Every shot was scanned with Lidar by 3D scanning specialists Clear Angle Studios, the data turned into geometry for Framestore and used for precise camera tracking and accurate lighting and shadow effects.
The puppetry process also gave Framestore “free post viz” in that they could soft matte animations into the scene directly from the rushes.
“It was great for the animators since we had detailed information about how to light for the skin and fur of the creatures and for how the creatures would navigate the space.”
Smart lenses, mostly Arri Master Primes and Ultra Primes, provided additional data about depth of field to drive the post process.

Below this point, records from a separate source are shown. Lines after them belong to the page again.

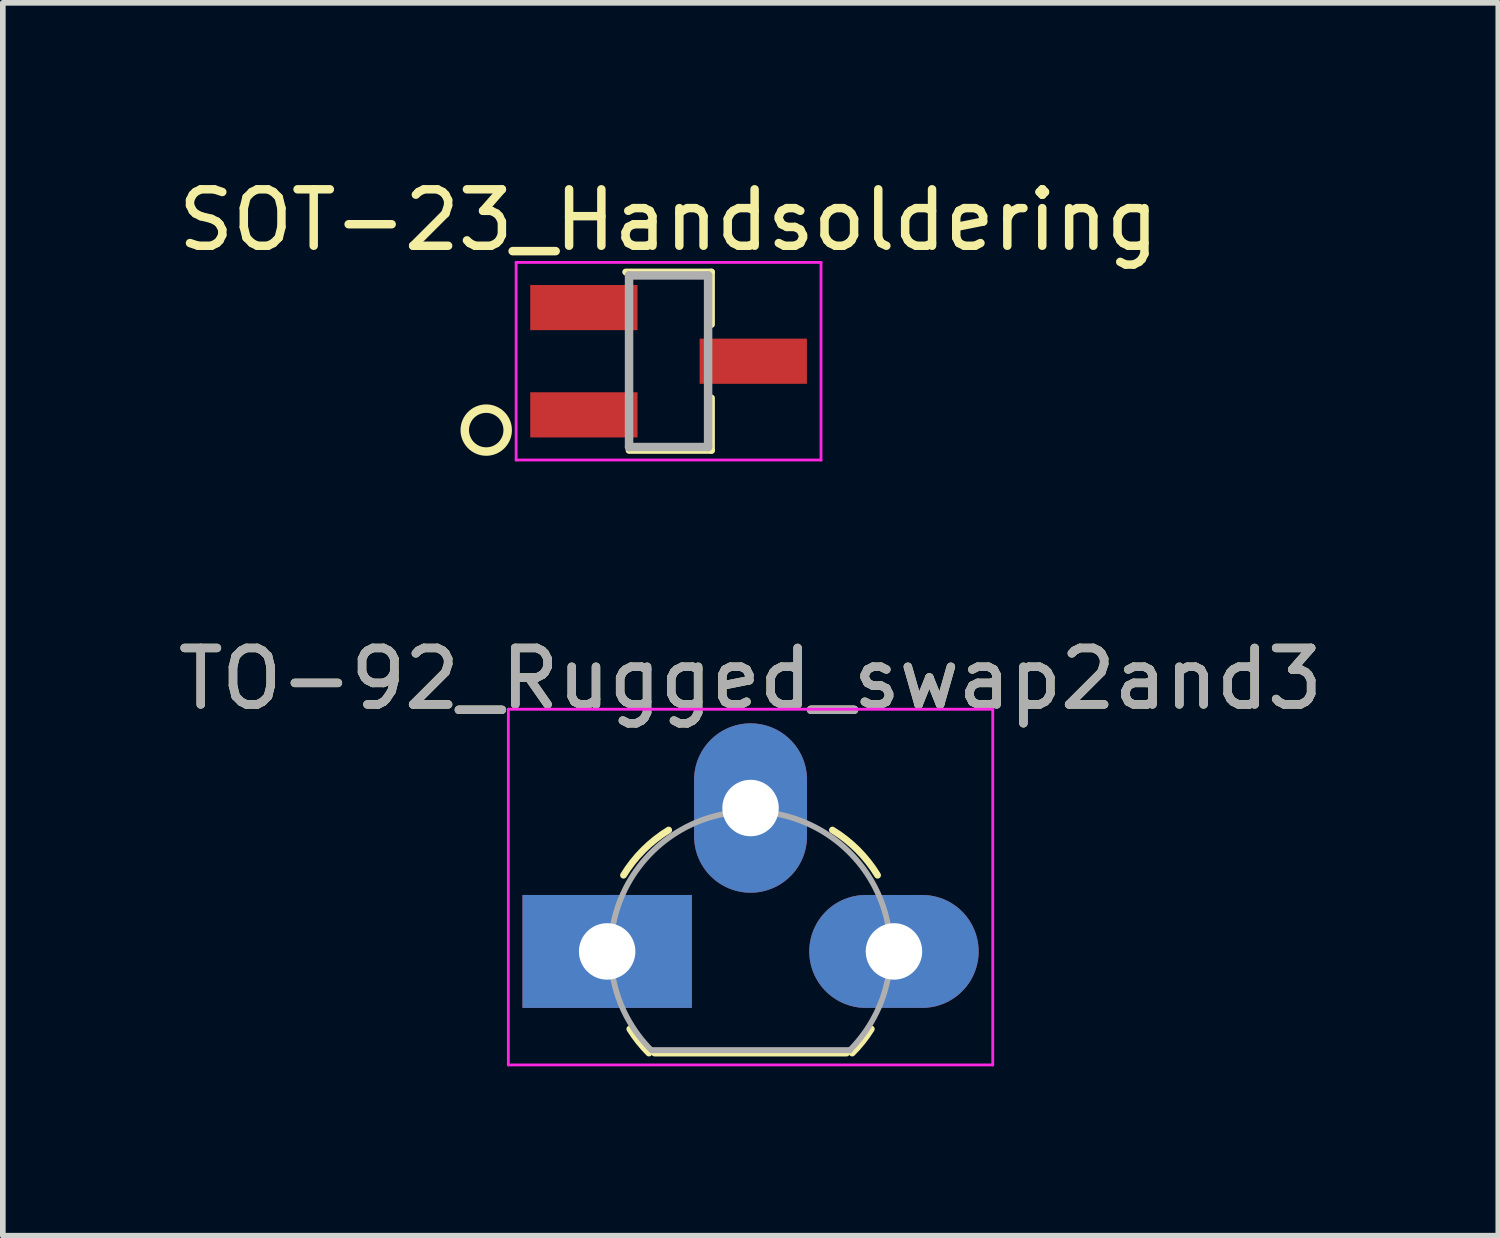
<source format=kicad_pcb>
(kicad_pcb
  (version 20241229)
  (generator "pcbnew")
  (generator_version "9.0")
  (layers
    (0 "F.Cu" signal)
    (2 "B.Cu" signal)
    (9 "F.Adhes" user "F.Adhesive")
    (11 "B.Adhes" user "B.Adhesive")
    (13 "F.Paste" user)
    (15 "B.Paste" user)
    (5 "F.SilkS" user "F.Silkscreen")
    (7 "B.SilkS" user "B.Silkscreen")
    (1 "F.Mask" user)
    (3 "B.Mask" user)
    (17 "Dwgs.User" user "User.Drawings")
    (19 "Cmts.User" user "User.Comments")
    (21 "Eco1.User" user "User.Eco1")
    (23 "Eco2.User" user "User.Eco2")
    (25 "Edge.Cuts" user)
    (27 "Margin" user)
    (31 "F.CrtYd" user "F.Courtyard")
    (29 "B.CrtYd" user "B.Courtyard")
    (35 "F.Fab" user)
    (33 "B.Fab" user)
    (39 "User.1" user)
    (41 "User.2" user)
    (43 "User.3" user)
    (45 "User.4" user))
  (footprint "SOT-23_Handsoldering"
    (layer "F.Cu")
    (at 8.792 3.348)
    (property "Reference" "SOT-23_Handsoldering" (at 0 -2.5 0) (layer "F.SilkS") (effects (font (size 1 1) (thickness 0.15))))
    (attr smd)
    (fp_line (start 0.76 -1.58) (end -0.76 -1.58) (stroke (width 0.12) (type solid)) (layer "F.SilkS"))
    (fp_line (start 0.76 -1.58) (end 0.76 -0.65) (stroke (width 0.12) (type solid)) (layer "F.SilkS"))
    (fp_line (start 0.76 1.58) (end -0.7 1.58) (stroke (width 0.12) (type solid)) (layer "F.SilkS"))
    (fp_line (start 0.76 1.58) (end 0.76 0.65) (stroke (width 0.12) (type solid)) (layer "F.SilkS"))
    (fp_circle (center -3.23 1.22) (end -2.85 1.22) (stroke (width 0.15) (type solid)) (fill no) (layer "F.SilkS"))
    (fp_line (start -2.7 -1.75) (end 2.7 -1.75) (stroke (width 0.05) (type solid)) (layer "F.CrtYd"))
    (fp_line (start -2.7 1.75) (end -2.7 -1.75) (stroke (width 0.05) (type solid)) (layer "F.CrtYd"))
    (fp_line (start 2.7 -1.75) (end 2.7 1.75) (stroke (width 0.05) (type solid)) (layer "F.CrtYd"))
    (fp_line (start 2.7 1.75) (end -2.7 1.75) (stroke (width 0.05) (type solid)) (layer "F.CrtYd"))
    (fp_line (start -0.7 -1.52) (end -0.7 1.52) (stroke (width 0.15) (type solid)) (layer "F.Fab"))
    (fp_line (start -0.7 -1.52) (end 0.7 -1.52) (stroke (width 0.15) (type solid)) (layer "F.Fab"))
    (fp_line (start -0.7 1.52) (end 0.7 1.52) (stroke (width 0.15) (type solid)) (layer "F.Fab"))
    (fp_line (start 0.7 -1.52) (end 0.7 1.52) (stroke (width 0.15) (type solid)) (layer "F.Fab"))
    (pad "1" smd rect (at -1.5 0.95) (size 1.9 0.8) (layers "F.Cu" "F.Mask" "F.Paste"))
    (pad "2" smd rect (at 1.5 0) (size 1.9 0.8) (layers "F.Cu" "F.Mask" "F.Paste"))
    (pad "3" smd rect (at -1.5 -0.95) (size 1.9 0.8) (layers "F.Cu" "F.Mask" "F.Paste")))
  (footprint "TO-92_Rugged_swap2and3"
    (layer "F.Cu")
    (at 7.704 13.802)
    (property "Reference" "TO-92_Rugged_swap2and3" (at 2.54 -4.83 0) (layer "F.SilkS") (effects (font (size 1 1) (thickness 0.15))))
    (attr through_hole)
    (fp_line (start 0.84 1.8) (end 4.24 1.8) (stroke (width 0.12) (type solid)) (layer "F.SilkS"))
    (fp_arc (start 0.29 -1.35) (mid 0.642148 -1.797734) (end 1.089857 -2.149913) (stroke (width 0.12) (type solid)) (layer "F.SilkS"))
    (fp_arc (start 0.74 1.8) (mid 0.558613 1.596791) (end 0.401376 1.374368) (stroke (width 0.12) (type solid)) (layer "F.SilkS"))
    (fp_arc (start 3.990143 -2.149913) (mid 4.437852 -1.797734) (end 4.79 -1.35) (stroke (width 0.12) (type solid)) (layer "F.SilkS"))
    (fp_arc (start 4.678624 1.374368) (mid 4.521387 1.596791) (end 4.34 1.8) (stroke (width 0.12) (type solid)) (layer "F.SilkS"))
    (fp_line (start -1.75 -4.29) (end -1.75 2.01) (stroke (width 0.05) (type solid)) (layer "F.CrtYd"))
    (fp_line (start -1.75 -4.29) (end 6.83 -4.29) (stroke (width 0.05) (type solid)) (layer "F.CrtYd"))
    (fp_line (start 6.83 2.01) (end -1.75 2.01) (stroke (width 0.05) (type solid)) (layer "F.CrtYd"))
    (fp_line (start 6.83 2.01) (end 6.83 -4.29) (stroke (width 0.05) (type solid)) (layer "F.CrtYd"))
    (fp_line (start 0.8 1.75) (end 4.3 1.75) (stroke (width 0.1) (type solid)) (layer "F.Fab"))
    (fp_line (start 0.8 1.75) (end 4.3 1.75) (stroke (width 0.1) (type solid)) (layer "F.Fab"))
    (fp_arc (start 0.786375 1.753625) (mid 0.248779 -0.949055) (end 2.54 -2.48) (stroke (width 0.1) (type solid)) (layer "F.Fab"))
    (fp_arc (start 2.54 -2.48) (mid 4.831221 -0.949055) (end 4.293625 1.753625) (stroke (width 0.1) (type solid)) (layer "F.Fab"))
    (fp_text user "${REFERENCE}" (at 2.54 -4.83 0) (layer "F.Fab") (effects (font (size 1 1) (thickness 0.15))))
    (pad "1" thru_hole rect (at 0 0 90) (size 2 3) (drill 1) (layers "*.Cu" "*.Mask"))
    (pad "2" thru_hole oval (at 5.08 0 90) (size 2 3) (drill 1) (layers "*.Cu" "*.Mask"))
    (pad "3" thru_hole oval (at 2.54 -2.54 90) (size 3 2) (drill 1) (layers "*.Cu" "*.Mask")))
  (gr_rect
    (start -3 -3)
    (end 23.488 18.837)
    (stroke (width 0.1) (type default))
    (fill no)
    (layer "Edge.Cuts")))
</source>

The first season was photographed on the large format sensor Arri Alexa LF with additional camera work on the Alexa Mini. Material was primarily recorded In UHD in Prores 444 converted to EXR files for VFX and colour managed with an ACES workflow through to the grade by Jean-Clément Soret at Technicolor.
Season 2, which has been shot back-to-back with the first series, has shifted to the Sony Venice camera recording native 6K to allow for more re-racking and reframing of the image in post. The ability to detach the camera body from the image sensor block for use in a ‘snorkel’ mode is also advantageous.

The large sets at Cardiff’s Wolf Studios were augmented with blue screen, including scenes of London skylines and views of Oxford from the window of an airship, and green screen of Lyra riding the bear. The more northerly the narrative gets, the more blue-screen was required, including a 360-degree blue screen shoot of the mountainous icebound archipelago Svalbard.
Framestore won the Oscar specifically for its work on Iorek Byrnison but opted for a tonally different take on the character this time.
“He’s much truer to the book,” Dodgson explains. “When we meet Iorek he is a down and out drunk in an alleyway who won’t look you in the eye. He has lost his pride so when he looks at you for the first time you feel that power. This is carried throughout the series in posture which changes from head down to more upright, his back is initially more arched and weaker before gradually getting stronger.”
The puppeteers acted dialogue with the actors on set, with their voices captured via ADR in post. The exception was Joe Tandberg, the puppeteer/actor playing heroic bear king Iorek Byrnison.
“Using a relatively unknown actor rather than star talent allowed our animators to lean into the facial performance more. The team have done such a great job. Iorek feels like a fully rounded character and we use him a lot. There are five-minute long conversation scenes with him.”
Another seven-minute sequence features Iofur (another polar bear) in conversation with Daphne. “These are full 4K single headshots. The VFX is quite unflinching.”
Framestore assigned its international teams to work on the show. London was dedicated to the monkey and the majority of Pan. Montreal took charge of the bears and later scenes of Pan. Its Indian operation was involved in comp work, tracking, roto and prep.
Most shows with this amount of VFX would have split CG characters or sequences between vendors. Dodgson says the efficiency and consistency of the achievement for His Dark Materials could not have been achieved with a division of spoils.
“It’s down to Jane and the fact that she was very open to letting us be the keeper of the daemons and the bears.”